Comment 2 Paolo Bonzini 2009-01-31 14:19:25 UTC

Unfortunately, I do not see any reason why the two should have different speed (which means there's no way to teach GCC the former is better).

I think a WONTFIX is the only possibility.  CCing a release manager.

Comment 3 Richard Biener 2009-01-31 14:33:08 UTC

I would say this needs a much more detailed pipeline description.  (btw, what
is diffed against what?  i.e. which variant is faster? ;))

As we have %r9 and %r9d access I would say this may be some artifacts in
HW register renaming.  What exact CPU are you using btw?  Is this maybe
fixed if you specify that exact CPU with -mtune= ?

Comment 4 Richard Biener 2009-02-05 22:03:05 UTC

5% is way below our release criteria threshold.  P4.

Comment 5 Steven Bosscher 2010-03-21 12:20:12 UTC

Bug in WAITING for a long time, no feedback.

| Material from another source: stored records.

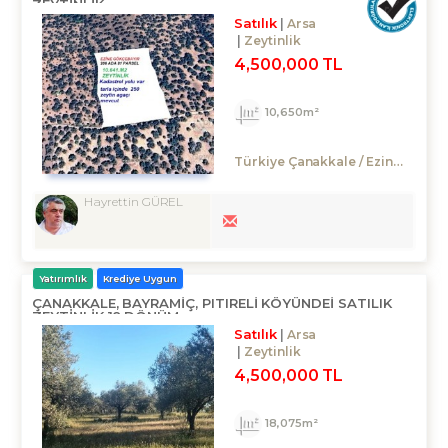
ZEYTİNLİK
Satılık
Arsa
Zeytinlik
4,500,000 TL
10,650m²
Türkiye Çanakkale / Ezine
/ Geyik
Hayrettin GÜREL
Yatırımlık
Krediye Uygun
ÇANAKKALE, BAYRAMIÇ, PITIRELI KÖYÜNDEI SATILIK
ZEYTİNLİK 18.DÖNÜM
Satılık
Arsa
Zeytinlik
4,500,000 TL
18,075m²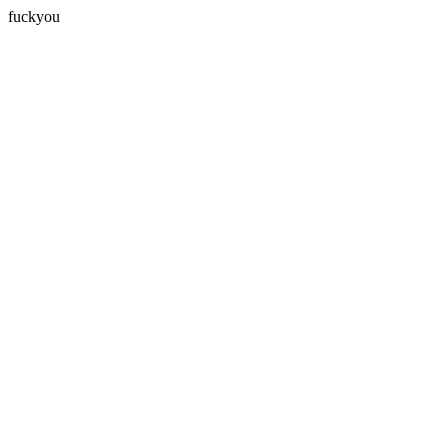
fuckyou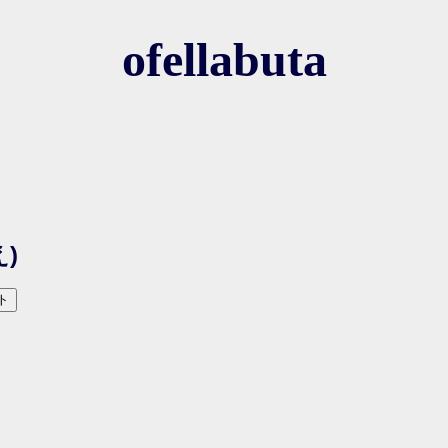
ofellabuta
)
ト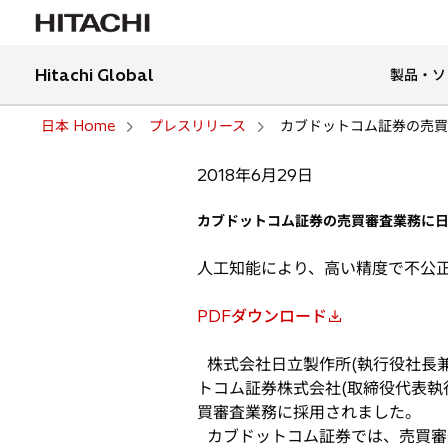
Hitachi Global
製品・ソ
日本 Home
プレスリリース
カブドットコム証券の売買審査業
2018年6月29日
カブドットコム証券の売買審査業務に日立の人工
人工知能により、高い精度で不公
PDFダウンロード
新
し
株式会社日立製作所(執行役社長兼CEO
い
トコム証券株式会社(取締役代表執
タ
買審査業務に採用されました。
ブ
カブドットコム証券では、売買審査の
で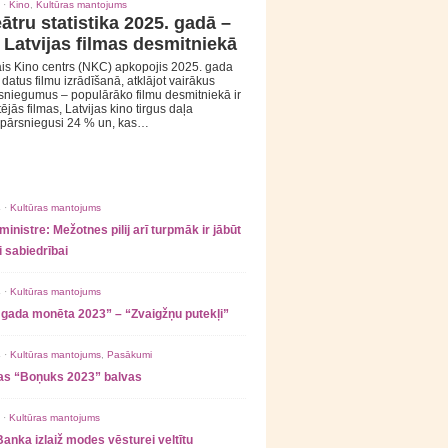
 ·
Kino
,
Kultūras mantojums
ātru statistika 2025. gadā –
 Latvijas filmas desmitniekā
is Kino centrs (NKC) apkopojis 2025. gada
s datus filmu izrādīšanā, atklājot vairākus
sniegumus – populārāko filmu desmitniekā ir
tējās filmas, Latvijas kino tirgus daļa
 pārsniegusi 24 % un, kas…
 ·
Kultūras mantojums
ministre: Mežotnes pilij arī turpmāk ir jābūt
 sabiedrībai
 ·
Kultūras mantojums
 gada monēta 2023” – “Zvaigžņu putekļi”
 ·
Kultūras mantojums
,
Pasākumi
as “Boņuks 2023” balvas
 ·
Kultūras mantojums
Banka izlaiž modes vēsturei veltītu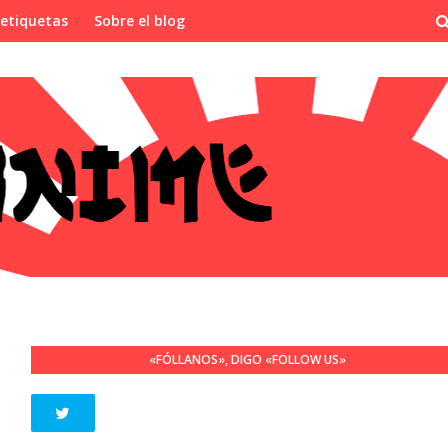
 etiquetas
Sobre el blog
«FÓLLANOS», DIGO «FOLLOW US»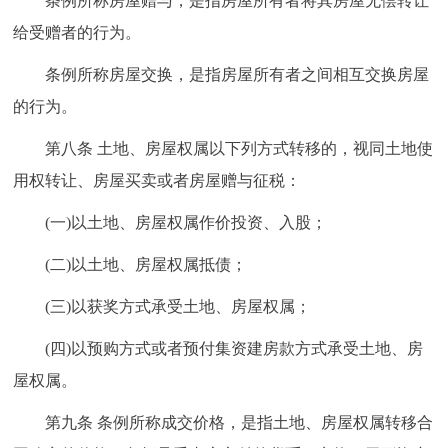
条例所称房屋赠与，是指房屋所有者将其房屋无偿转让
回到顶部
给受赠者的行为。
条例所称房屋交换，是指房屋所有者之间相互交换房屋
的行为。
第八条 土地、房屋权属以下列方式转移的，视同土地使
用权转让、房屋买卖或者房屋赠与征税：
(一)以土地、房屋权属作价投资、入股；
(二)以土地、房屋权属抵债；
(三)以获奖方式承受土地、房屋权属；
(四)以预购方式或者预付集资建房款方式承受土地、房
屋权属。
第九条 条例所称成交价格，是指土地、房屋权属转移合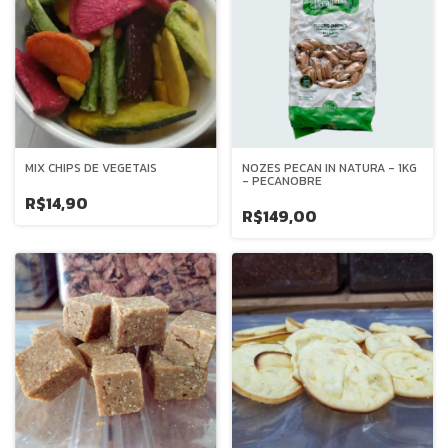
MIX CHIPS DE VEGETAIS
NOZES PECAN IN NATURA - 1KG
- PECANOBRE
R$14,90
R$149,00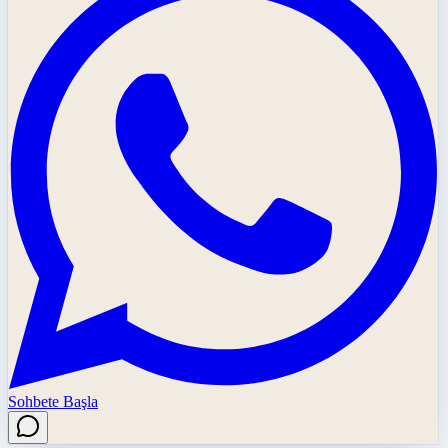
Sohbete Başla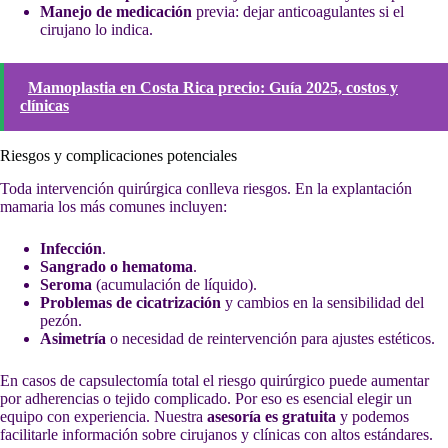
Manejo de medicación
previa: dejar anticoagulantes si el
cirujano lo indica.
Mamoplastia en Costa Rica precio: Guía 2025, costos y
clínicas
Riesgos y complicaciones potenciales
Toda intervención quirúrgica conlleva riesgos. En la explantación
mamaria los más comunes incluyen:
Infección
.
Sangrado o hematoma
.
Seroma
(acumulación de líquido).
Problemas de cicatrización
y cambios en la sensibilidad del
pezón.
Asimetría
o necesidad de reintervención para ajustes estéticos.
En casos de capsulectomía total el riesgo quirúrgico puede aumentar
por adherencias o tejido complicado. Por eso es esencial elegir un
equipo con experiencia. Nuestra
asesoría es gratuita
y podemos
facilitarle información sobre cirujanos y clínicas con altos estándares.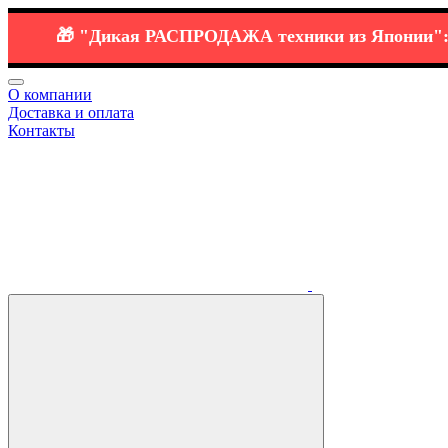
🎁
"Дикая РАСПРОДАЖА
техники
из Японии":
⭐️ 🔗
О компании
Доставка и оплата
Контакты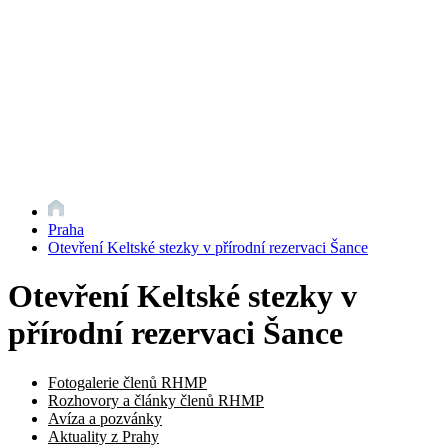
Praha
Otevření Keltské stezky v přírodní rezervaci Šance
Otevření Keltské stezky v
přírodní rezervaci Šance
Fotogalerie členů RHMP
Rozhovory a články členů RHMP
Avíza a pozvánky
Aktuality z Prahy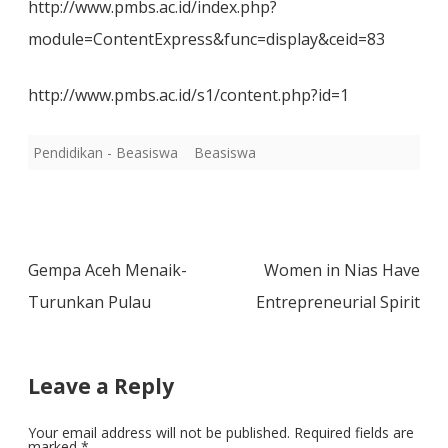
http://www.pmbs.ac.id/index.php?
module=ContentExpress&func=display&ceid=83
http://www.pmbs.ac.id/s1/content.php?id=1
Pendidikan - Beasiswa
Beasiswa
Post
Gempa Aceh Menaik-
Women in Nias Have
navigation
Turunkan Pulau
Entrepreneurial Spirit
Leave a Reply
Your email address will not be published.
Required fields are
marked
*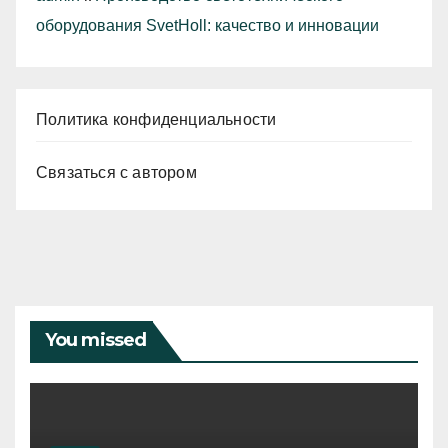
оборудования SvetHoll: качество и инновации
Политика конфиденциальности
Связаться с автором
You missed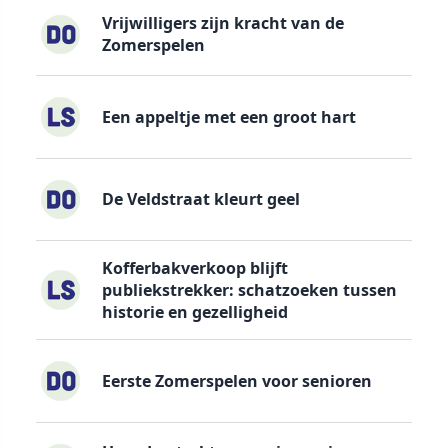
Vrijwilligers zijn kracht van de
Zomerspelen
Een appeltje met een groot hart
De Veldstraat kleurt geel
Kofferbakverkoop blijft
publiekstrekker: schatzoeken tussen
historie en gezelligheid
Eerste Zomerspelen voor senioren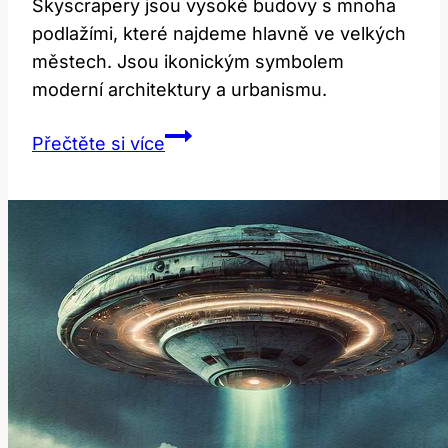
Skyscrapery jsou vysoké budovy s mnoha
podlažími, které najdeme hlavně ve velkých
městech. Jsou ikonickým symbolem
moderní architektury a urbanismu.
Skyscraper:
Přečtěte si více
Co
to
znamená
a
kde
tyto
stavby
najdeme?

Very small, hard-to-catch code difference. It's been noted before that the core2 scheduler description (contributed by Intel itself!) often results in worse code than the generic scheduler description. All in all, no reason to track this anymore.

Comment 6 Jack Howarth 2010-03-21 14:44:00 UTC

Shouldn't there be a PR about the suboptimal performance from the core2 tuning (in hopes that original contributors from Intel will revisit these issues)?

Comment 7 H.J. Lu 2010-03-21 16:20:14 UTC

(In reply to comment #6)
> Shouldn't there be a PR about the suboptimal performance from the core2 tuning
> (in hopes that original contributors from Intel will revisit these issues)?
> 

Intel didn't contribute -march=core2. I have been telling
people to use -mtune=generic.

Comment 8 rguenther@suse.de 2010-03-22 10:01:32 UTC

Subject: Re:  [4.4/4.5 Regression] gcc-4.4/4.5 speed
 regression

On Sun, 21 Mar 2010, hjl dot tools at gmail dot com wrote:

> ------- Comment #7 from hjl dot tools at gmail dot com  2010-03-21 16:20 -------
> (In reply to comment #6)
> > Shouldn't there be a PR about the suboptimal performance from the core2 tuning
> > (in hopes that original contributors from Intel will revisit these issues)?
> > 
> 
> Intel didn't contribute -march=core2. I have been telling
> people to use -mtune=generic.

So should we make -march=core2 turn on -mtune=generic then?

Comment 9 Jakub Jelinek 2010-03-22 10:47:31 UTC

From the numbers Vladimir posted for SPEC2k, x86_64 -mtune=generic vs. -mtune=core2 has the same rate for SPECint, with core2 slightly smaller code size, for SPECfp -mtune=core2 has 0.4% worse rate due to 10% drop on facerec (otherwise it would be 0.4% win) with slightly smaller code for -mtune=core2.
On x86 SPECint is slightly worse with -mtune=core2 and even code size is
slightly larger, SPECfp on the other side has both slightly better rate and code size with -mtune=core2.  So using generic tuning for core2 is possible.

Comment 10 Jakub Jelinek 2010-03-22 10:49:16 UTC

Created attachment 20157 [details]
gcc-minimal-tune=core2.patch

Here is a minimal (and untested too) patch for that.
A bigger patch would drop all PROCESSOR_CORE2, core2_cost, CPU_CORE2 etc.
references (AFAIK there aren't that many in the sources).